A particle of mass m and charge (−q) enters the region between the two charged plates initially moving along x-axis with speed vx (like particle 1 in Fig. 1.33).
A particle of mass $m$ and charge $(-q)$ enters the region between the two charged plates initially moving along $x$-axis with speed $v x$ (like particle 1 in Fig. 1.33). The length of plate is $L$ and an uniform electric field $E$ is maintained between the plates. Show that the vertical deflection of the particle at the far edge of the plate is $q E L^{2} /\left(2 m v_{x}^{2}\right)$.

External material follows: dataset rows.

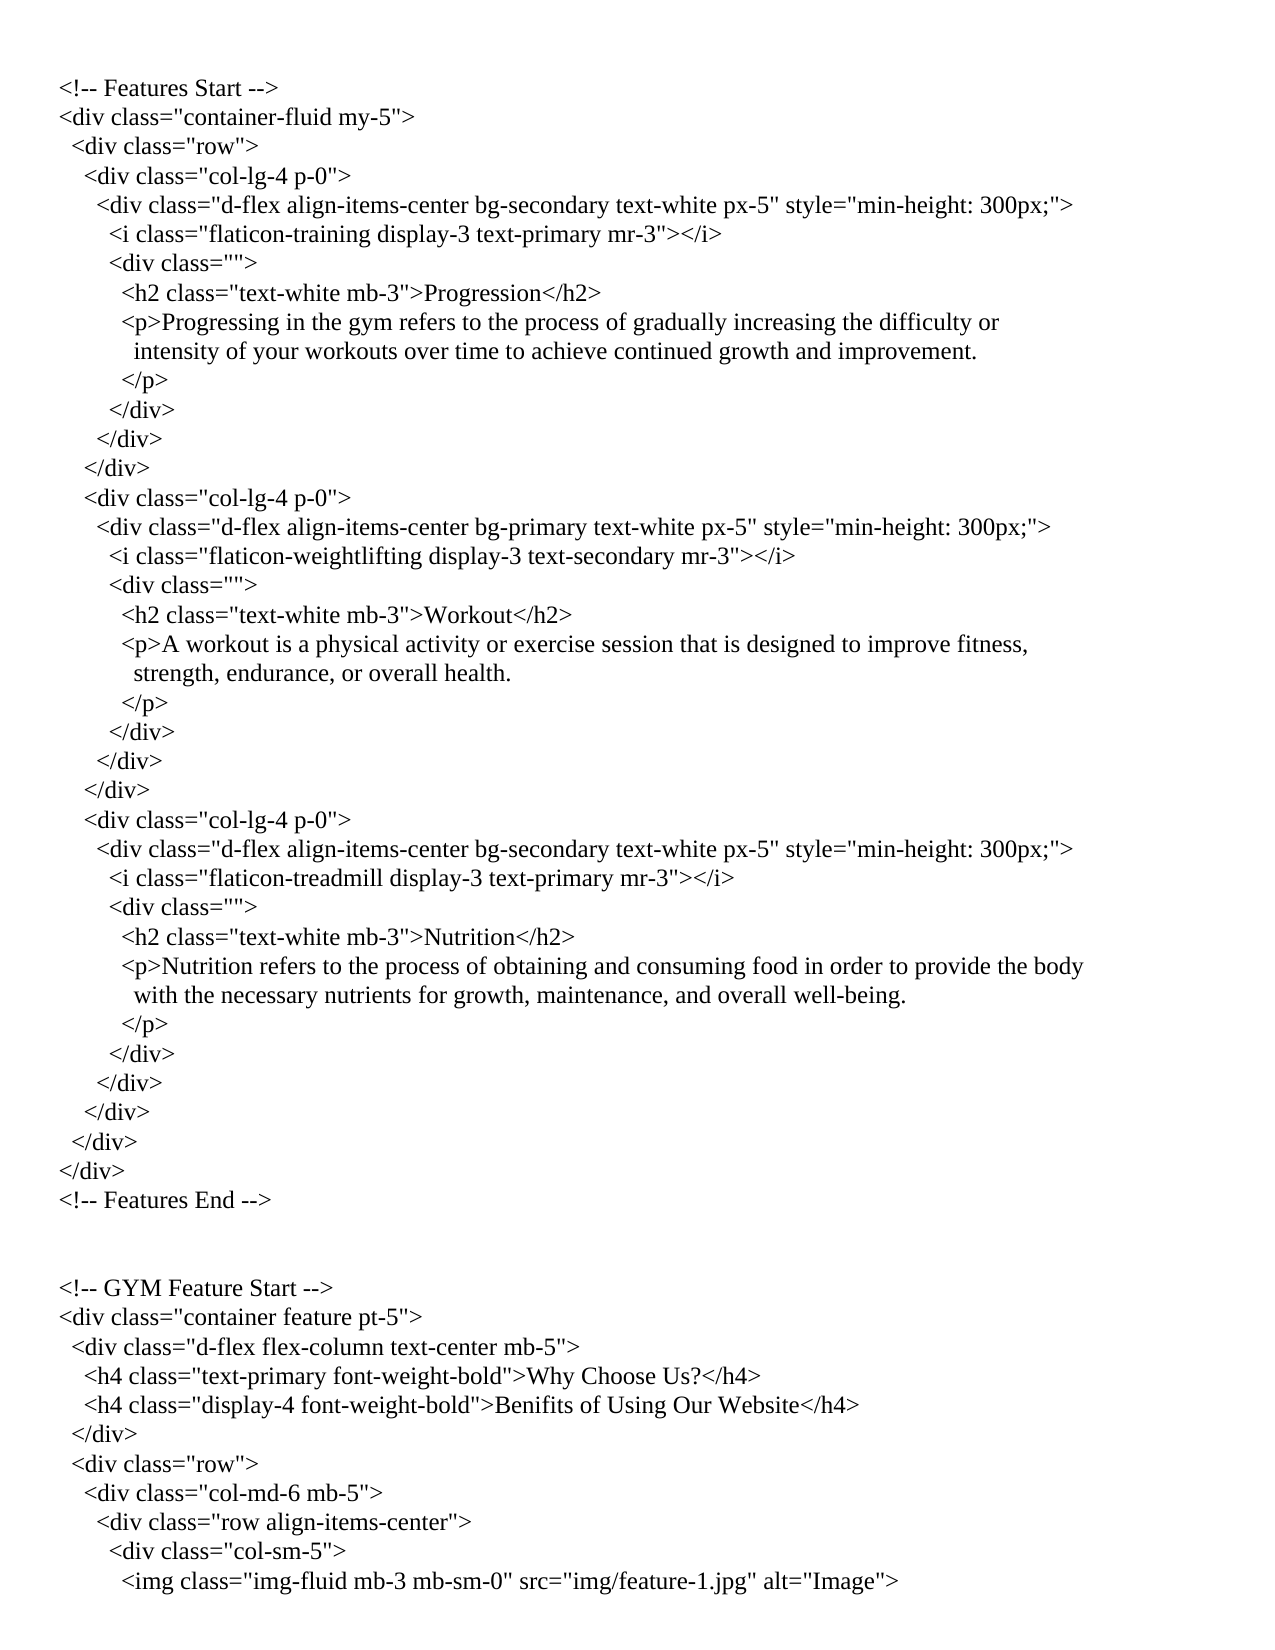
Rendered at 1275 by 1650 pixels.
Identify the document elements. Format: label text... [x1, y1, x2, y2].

text </div> [46, 395, 1225, 424]
text with the necessary nutrients for growth, maintenance, and overall well-being. [46, 980, 1225, 1009]
text <div class="row align-items-center"> [46, 1507, 1225, 1536]
text <div class="container-fluid my-5"> [46, 102, 1225, 131]
text </div> [46, 717, 1225, 746]
text </p> [46, 688, 1225, 716]
text </div> [46, 1127, 1225, 1155]
text <div class="d-flex align-items-center bg-primary text-white px-5" style="min-height: 300px;"> [46, 512, 1225, 541]
text </div> [46, 1039, 1225, 1068]
text <div class=""> [46, 571, 1225, 599]
text intensity of your workouts over time to achieve continued growth and improvement. [46, 336, 1225, 365]
text </div> [46, 1097, 1225, 1126]
text <div class="container feature pt-5"> [46, 1302, 1225, 1331]
text <div class="col-lg-4 p-0"> [46, 483, 1225, 511]
text </div> [46, 775, 1225, 804]
text <div class="col-md-6 mb-5"> [46, 1478, 1225, 1507]
text </div> [46, 1068, 1225, 1097]
text </div> [46, 1419, 1225, 1448]
text <h4 class="text-primary font-weight-bold">Why Choose Us?</h4> [46, 1361, 1225, 1389]
text <div class="d-flex align-items-center bg-secondary text-white px-5" style="min-height: 300px;"> [46, 834, 1225, 863]
text <div class="col-lg-4 p-0"> [46, 805, 1225, 833]
text <i class="flaticon-treadmill display-3 text-primary mr-3"></i> [46, 863, 1225, 892]
text <!-- GYM Feature Start --> [46, 1273, 1225, 1302]
text <img class="img-fluid mb-3 mb-sm-0" src="img/feature-1.jpg" alt="Image"> [46, 1566, 1225, 1594]
text </div> [46, 1156, 1225, 1185]
text <p>Nutrition refers to the process of obtaining and consuming food in order to provide the body [46, 951, 1225, 980]
text <i class="flaticon-training display-3 text-primary mr-3"></i> [46, 219, 1225, 248]
text strength, endurance, or overall health. [46, 658, 1225, 687]
text <div class="d-flex flex-column text-center mb-5"> [46, 1332, 1225, 1360]
text <!-- Features End --> [46, 1185, 1225, 1214]
text <p>A workout is a physical activity or exercise session that is designed to improve fitness, [46, 629, 1225, 658]
text <div class="d-flex align-items-center bg-secondary text-white px-5" style="min-height: 300px;"> [46, 190, 1225, 219]
text </p> [46, 366, 1225, 394]
text <div class=""> [46, 892, 1225, 921]
text <div class="row"> [46, 1449, 1225, 1477]
text </div> [46, 424, 1225, 453]
text </p> [46, 1009, 1225, 1038]
text <!-- Features Start --> [46, 73, 1225, 102]
text <div class="row"> [46, 131, 1225, 160]
text <p>Progressing in the gym refers to the process of gradually increasing the difficulty or [46, 307, 1225, 336]
text <h2 class="text-white mb-3">Progression</h2> [46, 278, 1225, 307]
text <div class="col-lg-4 p-0"> [46, 161, 1225, 189]
text </div> [46, 746, 1225, 775]
text </div> [46, 453, 1225, 482]
text <h2 class="text-white mb-3">Nutrition</h2> [46, 922, 1225, 951]
text <div class=""> [46, 248, 1225, 277]
text <h2 class="text-white mb-3">Workout</h2> [46, 600, 1225, 628]
text <div class="col-sm-5"> [46, 1536, 1225, 1565]
text <i class="flaticon-weightlifting display-3 text-secondary mr-3"></i> [46, 541, 1225, 570]
text <h4 class="display-4 font-weight-bold">Benifits of Using Our Website</h4> [46, 1390, 1225, 1419]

Compare this motion with motion of a projectile in gravitational field discussed in Section $4.10$ of Class $X I$ Textbook of Physics.
Charge on a particle of mass m = − q
Velocity of the particle = vx
Length of the plates = L
Magnitude of the uniform electric field between the plates = E
Mechanical force, F = Mass (m) × Acceleration (a)
$a=\frac{F}{m}$
However, electric force, $F=q E$
Therefore, acceleration, $a=\frac{q E}{m}$ ...(1)
Time taken by the particle to cross the field of length L is given by,
$t=\frac{\text { Length of the plate }}{\text { Velocity of the particle }}=\frac{L}{v_{x}}$ ...(2)
In the vertical direction, initial velocity, u = 0
According to the third equation of motion, vertical deflection s of the particle can be obtained as,
$s=u t+\frac{1}{2} a t^{2}$
$s=0+\frac{1}{2}\left(\frac{q E}{m}\right)\left(\frac{L}{v_{x}}\right)^{2}$
$s=\frac{q E L^{2}}{2 m V_{x}^{2}}$ ...(3)
Hence, vertical deflection of the particle at the far edge of the plate is
$q E L^{2} /\left(2 m v_{x}^{2}\right)$. This is similar to the motion of horizontal projectiles under gravity.